> **EXCERPT PROVIDED**
Chiangrai United เชียงราย ยูไนเต็ด
- Full name: Chiangrai United Football Club สโมสรฟุตบอลเชียงราย ยูไนเต็ด
- Nicknames: The Beetles (กว่างโซ้งมหาภัย)
- Short name: CHR
- Founded: 2009; 17 years ago
- Ground: Singha Chiangrai Stadium Chiang Rai, Thailand
- Capacity: 12,000
- President: Miti Tiyapairat
- Head coach: Worawut Wangsawad
- League: Thai League 1
- 2025–26: Thai League 1, 7th of 16
- Website: https://www.chiangrai-united.com/
| Home colours | Away colours |

= Chiangrai United F.C. =

Association football club in Thailand

Chiangrai United Football Club (Thai: สโมสรฟุตบอลเชียงราย ยูไนเต็ด) (currently known as Singha Chiangrai United due to sponsorship reasons), is a professional football club based in Chiangrai Province, Thailand's northernmost province. The club currently competes in the Thai League 1. The club is also known as "The Beetles".

Chiangrai United has won one Thai League 1 title, 3 Thai FA Cup, 1 Thai League Cup and 2 Thailand Champions Cup in the club history.

==History==
===First title in debut season===
In 2009, Chiangrai United was founded and joined the newly created Thailand football setup and started in the third division league, the 2009 Regional League Division 2 Northern Region. Chiangrai United duly came out on top come to the end of the regular league season, thus claiming their first-ever championship and also crowned as the first-ever winners of the Regional League Northern Division where Watcharakorn Klaitin scored 19 goals in the season and thus becoming the only player in the club history to finished as the top scorer with more goals for the club in a season.

On winning the championship, Chiangrai United entered the 2009 Regional League Division 2, an end of season mini-league for all 5 Regional League Division 2 championship-winning teams, and finished as runners-up and promoted to Thai Division 1 League.

> **BRIEF**
Continue the Chiangrai United history from where it stops, writing on from the club's promotion to Thai Division 1 League.

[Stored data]
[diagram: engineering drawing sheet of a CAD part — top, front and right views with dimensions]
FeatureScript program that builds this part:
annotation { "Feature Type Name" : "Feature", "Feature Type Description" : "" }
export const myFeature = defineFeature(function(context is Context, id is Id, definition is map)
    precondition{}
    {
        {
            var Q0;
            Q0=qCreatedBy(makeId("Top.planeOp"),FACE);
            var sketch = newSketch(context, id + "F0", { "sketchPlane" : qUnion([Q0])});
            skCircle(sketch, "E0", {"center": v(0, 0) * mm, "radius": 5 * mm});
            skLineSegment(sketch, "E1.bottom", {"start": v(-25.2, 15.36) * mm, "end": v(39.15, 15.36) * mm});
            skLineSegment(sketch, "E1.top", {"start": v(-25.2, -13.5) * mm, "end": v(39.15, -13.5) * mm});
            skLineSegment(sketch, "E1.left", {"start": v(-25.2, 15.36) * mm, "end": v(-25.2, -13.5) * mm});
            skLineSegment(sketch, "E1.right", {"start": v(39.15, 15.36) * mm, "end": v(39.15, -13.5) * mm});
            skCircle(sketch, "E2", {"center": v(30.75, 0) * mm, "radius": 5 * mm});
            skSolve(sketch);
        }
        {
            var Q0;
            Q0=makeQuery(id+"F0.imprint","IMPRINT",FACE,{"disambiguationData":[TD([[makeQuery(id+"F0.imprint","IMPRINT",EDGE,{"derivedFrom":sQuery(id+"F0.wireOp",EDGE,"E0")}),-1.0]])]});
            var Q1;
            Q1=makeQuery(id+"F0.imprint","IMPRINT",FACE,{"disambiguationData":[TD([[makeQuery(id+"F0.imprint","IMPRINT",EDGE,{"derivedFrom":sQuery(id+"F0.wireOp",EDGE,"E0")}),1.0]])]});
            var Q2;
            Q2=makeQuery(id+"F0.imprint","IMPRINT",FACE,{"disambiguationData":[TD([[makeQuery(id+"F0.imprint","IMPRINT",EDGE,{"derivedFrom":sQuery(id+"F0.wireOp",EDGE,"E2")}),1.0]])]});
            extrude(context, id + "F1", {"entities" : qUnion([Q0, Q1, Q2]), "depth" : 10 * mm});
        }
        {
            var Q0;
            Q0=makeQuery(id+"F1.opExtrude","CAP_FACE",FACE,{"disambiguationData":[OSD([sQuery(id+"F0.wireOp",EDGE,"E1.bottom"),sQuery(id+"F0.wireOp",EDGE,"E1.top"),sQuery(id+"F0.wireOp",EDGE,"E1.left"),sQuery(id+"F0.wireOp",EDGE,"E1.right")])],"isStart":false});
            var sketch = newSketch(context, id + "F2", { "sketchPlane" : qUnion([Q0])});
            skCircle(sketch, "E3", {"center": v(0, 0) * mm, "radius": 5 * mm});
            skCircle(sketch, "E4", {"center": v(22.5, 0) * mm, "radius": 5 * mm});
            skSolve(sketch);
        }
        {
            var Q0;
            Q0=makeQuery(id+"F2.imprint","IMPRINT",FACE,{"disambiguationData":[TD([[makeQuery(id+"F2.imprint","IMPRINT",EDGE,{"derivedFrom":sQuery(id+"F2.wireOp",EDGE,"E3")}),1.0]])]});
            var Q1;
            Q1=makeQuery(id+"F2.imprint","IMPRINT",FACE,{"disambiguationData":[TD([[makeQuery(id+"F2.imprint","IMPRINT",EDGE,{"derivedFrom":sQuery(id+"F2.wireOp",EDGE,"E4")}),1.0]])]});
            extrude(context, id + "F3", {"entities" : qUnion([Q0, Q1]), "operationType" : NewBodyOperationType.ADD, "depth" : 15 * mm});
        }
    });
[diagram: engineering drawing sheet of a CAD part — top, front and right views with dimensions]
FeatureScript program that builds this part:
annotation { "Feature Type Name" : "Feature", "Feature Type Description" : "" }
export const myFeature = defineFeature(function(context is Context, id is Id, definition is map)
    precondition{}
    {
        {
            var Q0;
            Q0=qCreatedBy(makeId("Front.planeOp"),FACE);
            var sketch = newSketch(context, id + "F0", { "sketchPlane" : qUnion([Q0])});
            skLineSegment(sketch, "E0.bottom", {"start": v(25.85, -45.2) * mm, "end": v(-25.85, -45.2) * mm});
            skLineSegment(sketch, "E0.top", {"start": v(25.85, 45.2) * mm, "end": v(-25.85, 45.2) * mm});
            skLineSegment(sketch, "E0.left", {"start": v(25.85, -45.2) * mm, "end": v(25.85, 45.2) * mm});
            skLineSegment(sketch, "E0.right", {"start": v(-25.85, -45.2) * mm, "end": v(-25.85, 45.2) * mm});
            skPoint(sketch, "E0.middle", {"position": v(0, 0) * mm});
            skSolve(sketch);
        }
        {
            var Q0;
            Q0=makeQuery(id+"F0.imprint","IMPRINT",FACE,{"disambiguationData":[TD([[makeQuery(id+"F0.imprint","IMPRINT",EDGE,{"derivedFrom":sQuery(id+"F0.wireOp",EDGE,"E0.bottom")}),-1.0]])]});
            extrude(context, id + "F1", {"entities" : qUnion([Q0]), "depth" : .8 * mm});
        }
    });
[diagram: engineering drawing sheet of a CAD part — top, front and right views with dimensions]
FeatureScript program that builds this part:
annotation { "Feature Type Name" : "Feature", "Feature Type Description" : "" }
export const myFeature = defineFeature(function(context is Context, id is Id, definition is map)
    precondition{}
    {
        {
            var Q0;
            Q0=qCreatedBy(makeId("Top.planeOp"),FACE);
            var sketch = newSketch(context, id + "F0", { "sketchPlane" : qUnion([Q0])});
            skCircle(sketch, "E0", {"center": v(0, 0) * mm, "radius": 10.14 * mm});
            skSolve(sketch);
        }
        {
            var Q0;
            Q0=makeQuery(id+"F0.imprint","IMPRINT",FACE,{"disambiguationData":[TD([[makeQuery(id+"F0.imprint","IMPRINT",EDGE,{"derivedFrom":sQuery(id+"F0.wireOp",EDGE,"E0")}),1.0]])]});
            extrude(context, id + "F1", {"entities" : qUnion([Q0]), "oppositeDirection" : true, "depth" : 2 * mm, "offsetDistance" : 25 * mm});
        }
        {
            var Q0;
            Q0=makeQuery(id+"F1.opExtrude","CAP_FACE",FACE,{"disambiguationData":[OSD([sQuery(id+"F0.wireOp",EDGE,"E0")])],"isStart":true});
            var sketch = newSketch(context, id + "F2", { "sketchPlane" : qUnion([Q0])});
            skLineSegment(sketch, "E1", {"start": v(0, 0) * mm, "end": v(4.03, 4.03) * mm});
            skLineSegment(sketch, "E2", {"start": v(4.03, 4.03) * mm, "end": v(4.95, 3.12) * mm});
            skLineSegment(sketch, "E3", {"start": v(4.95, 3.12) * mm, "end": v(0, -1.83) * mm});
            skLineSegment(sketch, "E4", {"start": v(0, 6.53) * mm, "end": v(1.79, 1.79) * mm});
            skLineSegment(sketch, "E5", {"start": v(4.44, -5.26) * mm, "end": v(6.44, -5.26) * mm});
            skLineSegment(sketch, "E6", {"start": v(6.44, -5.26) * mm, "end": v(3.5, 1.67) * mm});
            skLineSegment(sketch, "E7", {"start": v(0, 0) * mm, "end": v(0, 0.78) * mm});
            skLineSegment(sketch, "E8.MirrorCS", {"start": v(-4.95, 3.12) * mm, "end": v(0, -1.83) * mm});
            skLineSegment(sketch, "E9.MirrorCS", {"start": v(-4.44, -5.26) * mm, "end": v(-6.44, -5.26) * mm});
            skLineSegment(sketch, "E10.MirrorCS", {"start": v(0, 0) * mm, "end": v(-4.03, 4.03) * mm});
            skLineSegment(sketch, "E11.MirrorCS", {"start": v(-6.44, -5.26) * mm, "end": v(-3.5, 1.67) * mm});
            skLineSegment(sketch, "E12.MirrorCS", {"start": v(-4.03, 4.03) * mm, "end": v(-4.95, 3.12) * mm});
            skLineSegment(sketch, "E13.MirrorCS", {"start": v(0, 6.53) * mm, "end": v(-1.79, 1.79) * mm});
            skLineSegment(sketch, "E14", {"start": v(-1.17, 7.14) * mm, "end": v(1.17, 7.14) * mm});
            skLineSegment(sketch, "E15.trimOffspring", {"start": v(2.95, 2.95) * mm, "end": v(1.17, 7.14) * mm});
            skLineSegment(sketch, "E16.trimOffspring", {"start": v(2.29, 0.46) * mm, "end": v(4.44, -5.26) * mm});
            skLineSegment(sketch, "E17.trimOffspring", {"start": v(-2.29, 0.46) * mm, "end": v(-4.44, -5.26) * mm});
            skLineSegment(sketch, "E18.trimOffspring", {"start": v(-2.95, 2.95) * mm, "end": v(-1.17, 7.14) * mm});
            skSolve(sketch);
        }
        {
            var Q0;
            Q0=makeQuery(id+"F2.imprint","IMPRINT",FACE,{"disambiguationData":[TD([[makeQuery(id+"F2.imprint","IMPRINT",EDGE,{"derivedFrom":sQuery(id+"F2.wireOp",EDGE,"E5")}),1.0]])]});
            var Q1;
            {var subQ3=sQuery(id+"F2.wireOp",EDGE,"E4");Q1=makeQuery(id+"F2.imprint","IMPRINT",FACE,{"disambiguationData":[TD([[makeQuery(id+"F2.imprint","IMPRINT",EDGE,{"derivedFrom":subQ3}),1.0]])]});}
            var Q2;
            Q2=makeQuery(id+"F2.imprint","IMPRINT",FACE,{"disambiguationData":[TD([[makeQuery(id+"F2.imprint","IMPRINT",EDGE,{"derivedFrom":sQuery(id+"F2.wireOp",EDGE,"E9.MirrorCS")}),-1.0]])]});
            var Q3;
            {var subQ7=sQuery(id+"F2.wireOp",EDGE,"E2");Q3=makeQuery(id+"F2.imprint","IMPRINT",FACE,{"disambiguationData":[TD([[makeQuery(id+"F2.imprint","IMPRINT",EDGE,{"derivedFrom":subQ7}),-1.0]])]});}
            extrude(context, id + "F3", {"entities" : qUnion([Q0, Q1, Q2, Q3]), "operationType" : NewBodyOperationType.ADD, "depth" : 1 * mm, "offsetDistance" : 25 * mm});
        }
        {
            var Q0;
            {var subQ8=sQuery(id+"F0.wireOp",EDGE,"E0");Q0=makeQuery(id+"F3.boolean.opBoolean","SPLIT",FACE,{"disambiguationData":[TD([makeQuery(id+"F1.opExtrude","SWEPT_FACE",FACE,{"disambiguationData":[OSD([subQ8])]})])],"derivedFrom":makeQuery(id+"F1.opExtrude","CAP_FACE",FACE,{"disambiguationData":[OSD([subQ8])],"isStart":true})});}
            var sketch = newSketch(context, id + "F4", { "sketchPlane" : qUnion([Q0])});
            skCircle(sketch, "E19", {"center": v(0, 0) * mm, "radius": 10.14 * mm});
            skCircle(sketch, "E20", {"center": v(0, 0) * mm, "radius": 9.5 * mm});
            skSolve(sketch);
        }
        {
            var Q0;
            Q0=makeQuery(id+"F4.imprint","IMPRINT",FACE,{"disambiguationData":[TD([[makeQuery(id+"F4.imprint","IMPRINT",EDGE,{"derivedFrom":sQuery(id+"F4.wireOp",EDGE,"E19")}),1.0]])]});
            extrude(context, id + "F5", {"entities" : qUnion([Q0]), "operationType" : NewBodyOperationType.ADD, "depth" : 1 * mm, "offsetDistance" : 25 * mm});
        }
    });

> **ANSWER SPACE**
=== Second Division and top flight promotion (2010–2016) ===
In 2010, Chiangrai United finished 3rd in the Thai Division 1 League and first-ever promoted to the top tier Thai League 1. Chiangrai United than played their first ever top flight season in the 2011 season where the club finished in 10th place

In 2016, Chiangrai United made a deal with Jarken Group, initiating a holistic marketing strategy which included business development and strengthening management structures to promote a positive image of the Chiangrai United Sports Passions as a brand to make Chiangrai United become professional and sustainable. The strategy for this deal is to design to promote Chaingrai United to become the big name club in Thailand.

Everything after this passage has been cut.